Le numerose perizie hanno in sostanza confermato le tesi presentate dagli accusati, secondo le quali la responsabilità materiale del crimine sarebbe esclusivamente del padre del 24enne, ipotesi avvalorata anche dall’assenza delle sue impronte sulla spranga utilizzata per colpire a morte Falconi.
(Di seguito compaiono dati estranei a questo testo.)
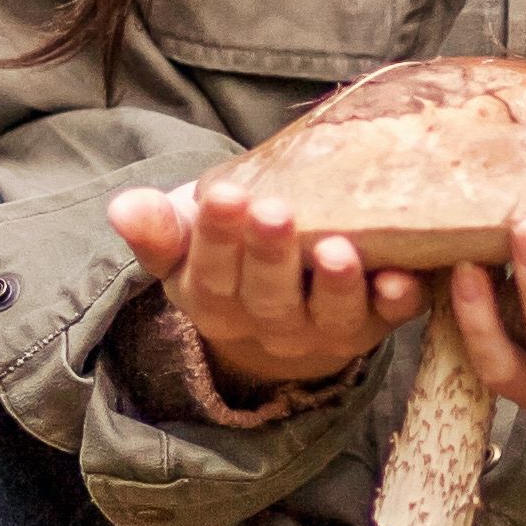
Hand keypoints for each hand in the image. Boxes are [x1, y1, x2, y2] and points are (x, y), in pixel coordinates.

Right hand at [106, 175, 430, 389]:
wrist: (286, 304)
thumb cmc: (231, 256)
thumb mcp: (186, 242)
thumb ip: (157, 228)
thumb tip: (123, 207)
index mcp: (215, 304)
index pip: (211, 275)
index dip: (216, 238)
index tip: (222, 195)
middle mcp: (269, 327)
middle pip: (268, 299)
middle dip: (271, 256)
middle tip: (275, 212)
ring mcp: (325, 330)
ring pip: (328, 317)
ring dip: (335, 286)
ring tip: (337, 250)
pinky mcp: (376, 323)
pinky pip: (389, 320)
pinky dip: (397, 302)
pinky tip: (402, 278)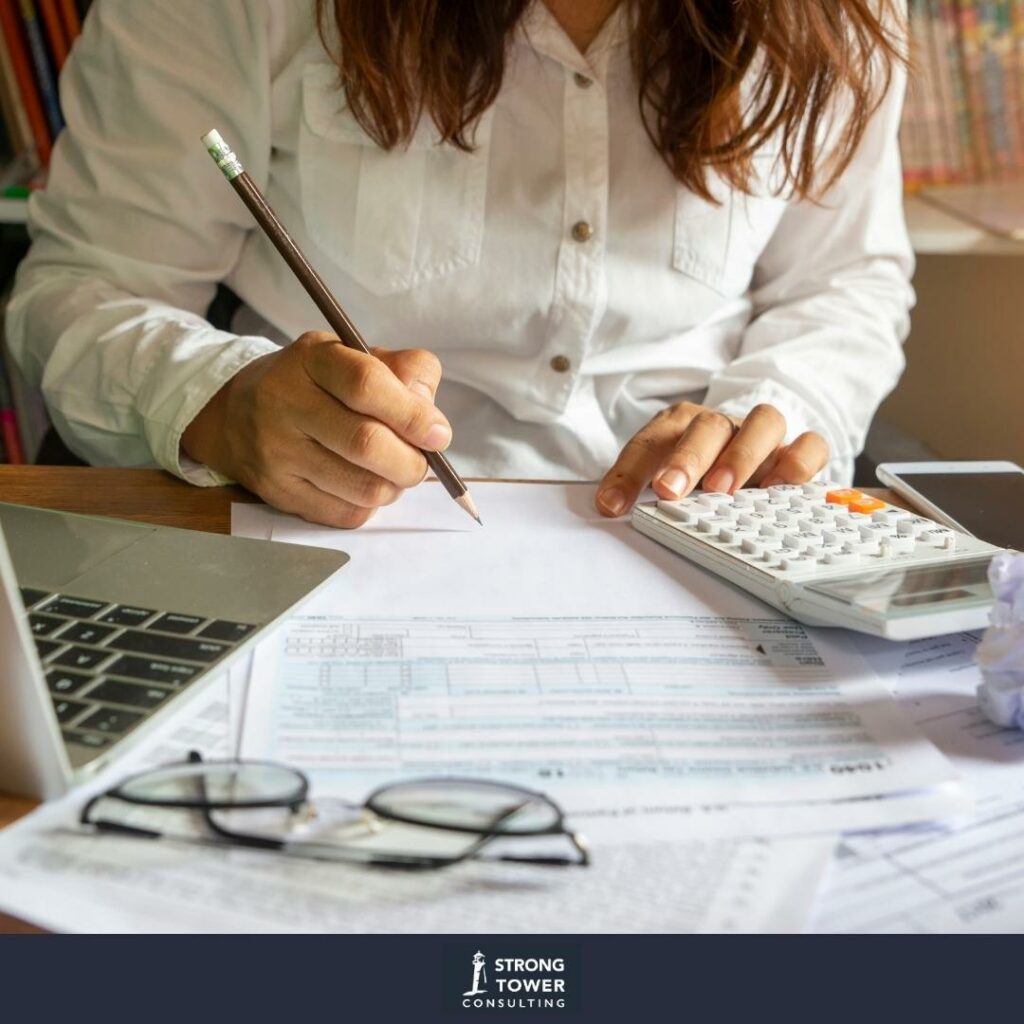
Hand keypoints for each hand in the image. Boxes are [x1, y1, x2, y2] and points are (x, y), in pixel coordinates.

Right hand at [181, 332, 450, 527]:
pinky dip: (369, 505)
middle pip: (366, 443)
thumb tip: (432, 421)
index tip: (438, 435)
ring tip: (392, 472)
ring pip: (362, 487)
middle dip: (411, 461)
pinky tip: (363, 484)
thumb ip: (405, 373)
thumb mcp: (356, 358)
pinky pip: (346, 514)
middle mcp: (285, 402)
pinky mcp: (277, 492)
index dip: (412, 415)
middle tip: (421, 462)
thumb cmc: (316, 384)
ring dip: (394, 486)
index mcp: (312, 358)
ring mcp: (277, 451)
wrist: (237, 415)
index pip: (366, 385)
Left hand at [595, 402, 827, 515]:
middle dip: (687, 458)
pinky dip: (797, 462)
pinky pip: (811, 444)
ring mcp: (762, 435)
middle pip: (707, 425)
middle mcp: (722, 425)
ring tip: (724, 489)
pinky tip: (778, 489)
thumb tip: (611, 509)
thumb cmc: (699, 470)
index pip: (649, 442)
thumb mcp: (663, 477)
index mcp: (679, 426)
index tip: (612, 505)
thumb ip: (639, 489)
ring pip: (763, 421)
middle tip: (670, 490)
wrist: (749, 450)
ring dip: (742, 454)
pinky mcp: (798, 449)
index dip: (627, 473)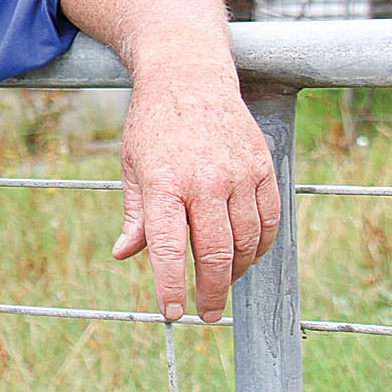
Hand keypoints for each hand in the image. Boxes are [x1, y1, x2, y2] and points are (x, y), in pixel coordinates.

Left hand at [111, 71, 279, 321]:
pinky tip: (245, 256)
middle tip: (205, 314)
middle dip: (211, 292)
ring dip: (235, 272)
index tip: (172, 313)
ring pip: (246, 242)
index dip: (170, 285)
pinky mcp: (262, 168)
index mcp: (163, 182)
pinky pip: (268, 221)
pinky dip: (259, 246)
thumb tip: (123, 254)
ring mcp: (237, 174)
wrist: (189, 77)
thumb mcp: (132, 165)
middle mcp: (203, 181)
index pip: (166, 246)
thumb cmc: (153, 126)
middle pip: (214, 253)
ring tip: (220, 283)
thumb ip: (135, 215)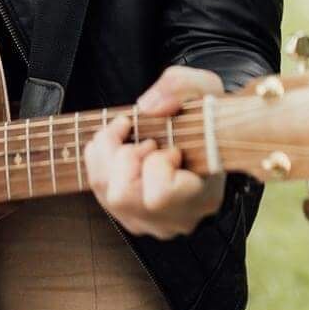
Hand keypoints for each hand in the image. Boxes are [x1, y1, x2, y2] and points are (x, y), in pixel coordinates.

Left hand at [83, 66, 226, 239]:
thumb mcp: (205, 88)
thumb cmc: (207, 117)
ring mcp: (150, 222)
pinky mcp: (130, 215)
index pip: (159, 195)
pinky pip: (99, 189)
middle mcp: (175, 219)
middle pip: (122, 196)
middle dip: (126, 156)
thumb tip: (147, 106)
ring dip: (112, 156)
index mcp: (201, 197)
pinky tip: (124, 147)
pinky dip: (103, 159)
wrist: (209, 137)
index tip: (172, 147)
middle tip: (148, 141)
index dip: (156, 163)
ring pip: (106, 193)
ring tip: (136, 142)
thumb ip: (180, 87)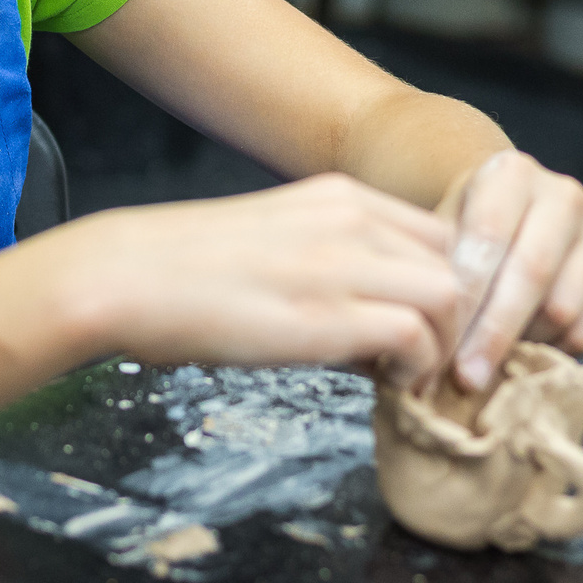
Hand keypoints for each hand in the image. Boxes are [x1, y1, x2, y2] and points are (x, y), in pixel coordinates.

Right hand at [76, 174, 469, 389]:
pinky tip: (388, 385)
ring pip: (450, 295)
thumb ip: (331, 267)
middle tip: (429, 363)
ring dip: (443, 346)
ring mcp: (339, 262)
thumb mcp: (276, 244)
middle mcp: (350, 218)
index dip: (447, 287)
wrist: (126, 277)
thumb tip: (373, 331)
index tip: (429, 328)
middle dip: (457, 320)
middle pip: (457, 263)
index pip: (439, 234)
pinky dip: (416, 368)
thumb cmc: (185, 272)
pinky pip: (415, 335)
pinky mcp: (324, 313)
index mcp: (338, 197)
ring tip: (408, 377)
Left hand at [440, 151, 582, 392]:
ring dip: (523, 342)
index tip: (443, 344)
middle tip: (466, 377)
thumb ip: (436, 271)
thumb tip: (427, 336)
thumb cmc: (464, 229)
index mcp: (513, 173)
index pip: (490, 238)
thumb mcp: (439, 232)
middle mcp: (564, 195)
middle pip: (532, 272)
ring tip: (489, 357)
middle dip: (495, 332)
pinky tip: (523, 349)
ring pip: (564, 305)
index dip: (467, 297)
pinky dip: (554, 349)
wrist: (510, 213)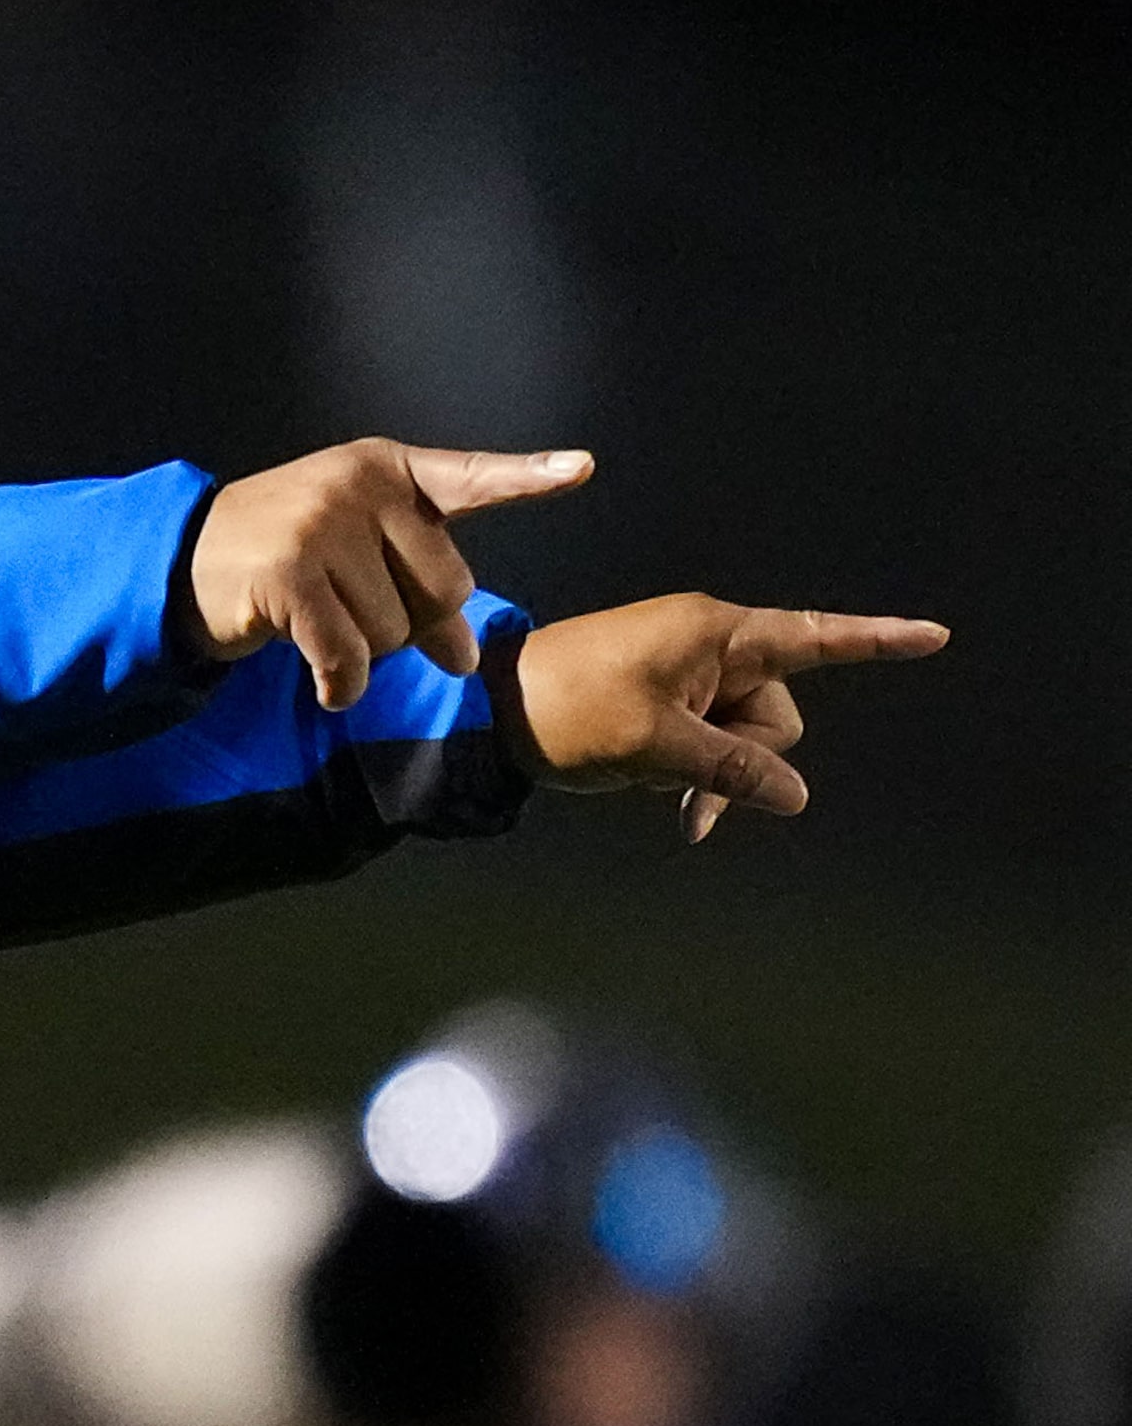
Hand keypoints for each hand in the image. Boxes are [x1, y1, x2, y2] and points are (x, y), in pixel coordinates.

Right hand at [182, 438, 594, 708]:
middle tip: (354, 616)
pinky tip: (323, 683)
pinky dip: (341, 684)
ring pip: (395, 631)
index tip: (581, 469)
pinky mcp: (290, 573)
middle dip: (410, 626)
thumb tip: (466, 659)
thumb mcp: (352, 555)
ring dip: (364, 655)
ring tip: (317, 629)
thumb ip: (415, 591)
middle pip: (445, 590)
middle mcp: (358, 486)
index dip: (527, 476)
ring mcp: (322, 525)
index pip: (468, 477)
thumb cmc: (279, 560)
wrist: (180, 565)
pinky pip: (348, 654)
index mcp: (383, 470)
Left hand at [492, 594, 949, 841]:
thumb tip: (794, 794)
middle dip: (745, 756)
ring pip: (742, 737)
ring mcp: (685, 672)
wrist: (491, 711)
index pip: (814, 636)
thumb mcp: (657, 745)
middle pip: (775, 713)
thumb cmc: (568, 709)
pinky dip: (692, 770)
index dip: (877, 640)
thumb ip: (734, 769)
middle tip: (683, 782)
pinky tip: (657, 790)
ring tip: (650, 775)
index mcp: (714, 632)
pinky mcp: (664, 700)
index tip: (934, 635)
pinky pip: (707, 742)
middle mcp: (709, 644)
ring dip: (711, 769)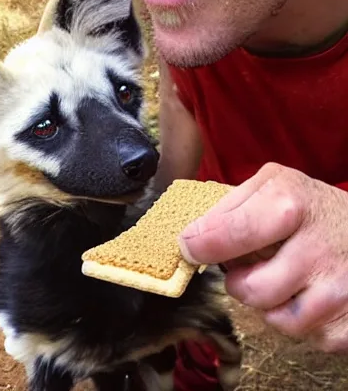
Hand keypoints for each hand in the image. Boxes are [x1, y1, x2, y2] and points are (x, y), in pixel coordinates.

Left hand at [178, 162, 347, 352]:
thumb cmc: (313, 207)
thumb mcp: (274, 185)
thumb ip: (231, 206)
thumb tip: (191, 239)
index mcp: (290, 205)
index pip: (233, 233)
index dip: (203, 245)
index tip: (189, 248)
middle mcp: (318, 248)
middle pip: (250, 289)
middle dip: (240, 281)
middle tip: (252, 265)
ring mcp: (340, 289)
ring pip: (275, 319)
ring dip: (269, 303)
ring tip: (283, 276)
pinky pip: (306, 336)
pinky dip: (299, 318)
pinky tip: (308, 292)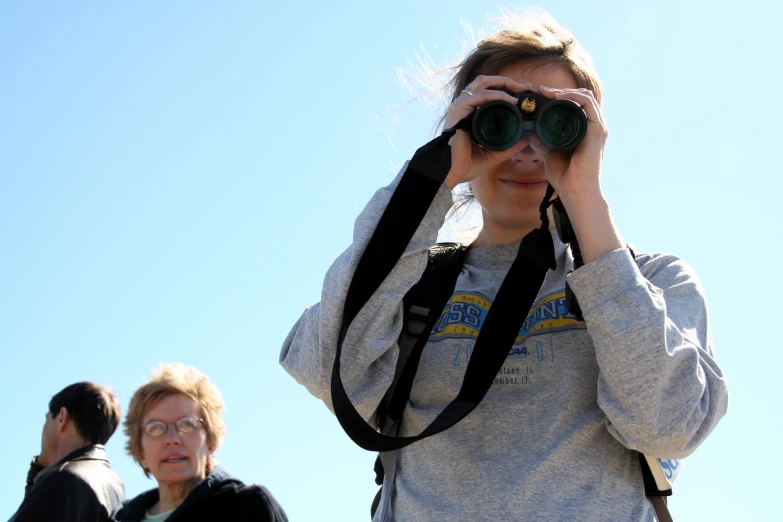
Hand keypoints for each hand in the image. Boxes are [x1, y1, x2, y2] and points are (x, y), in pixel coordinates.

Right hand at [443, 75, 532, 189]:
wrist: (451, 173)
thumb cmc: (465, 164)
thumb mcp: (492, 153)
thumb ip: (508, 147)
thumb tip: (525, 140)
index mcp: (469, 112)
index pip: (487, 91)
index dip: (505, 88)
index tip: (523, 93)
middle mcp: (464, 106)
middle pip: (486, 81)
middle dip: (507, 81)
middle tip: (524, 88)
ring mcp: (460, 106)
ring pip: (483, 82)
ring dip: (503, 83)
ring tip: (519, 90)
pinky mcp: (458, 110)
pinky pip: (480, 96)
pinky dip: (497, 95)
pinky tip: (510, 101)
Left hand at [527, 86, 607, 205]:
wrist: (575, 192)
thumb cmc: (565, 176)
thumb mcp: (549, 153)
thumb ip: (541, 141)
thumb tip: (528, 131)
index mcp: (585, 130)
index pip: (575, 103)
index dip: (558, 95)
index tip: (539, 94)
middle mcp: (594, 126)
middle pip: (580, 96)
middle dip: (560, 90)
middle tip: (540, 91)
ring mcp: (597, 127)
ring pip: (585, 96)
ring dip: (565, 91)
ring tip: (547, 92)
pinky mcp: (597, 131)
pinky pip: (588, 104)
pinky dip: (573, 97)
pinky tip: (558, 97)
Nei giorni scorsi, le autorità giudiziarie ticinesi hanno chiesto a quelle italiane di estendere i motivi dell’estradizione del 24enne al reato di aggressione. Una decisione che si traduce nell’intenzione di ipotizzare questo reato nei confronti del ragazzo. Sarà in seguito il titolare del fascicolo a decidere se - come invocato dalla difesa - rimuovere o meno l’imputazione più grave dall’atto di accusa.

Il 24enne, che si è visto rigettare un’istanza di liberazione, resterà in detenzione preventiva fino a metà maggio.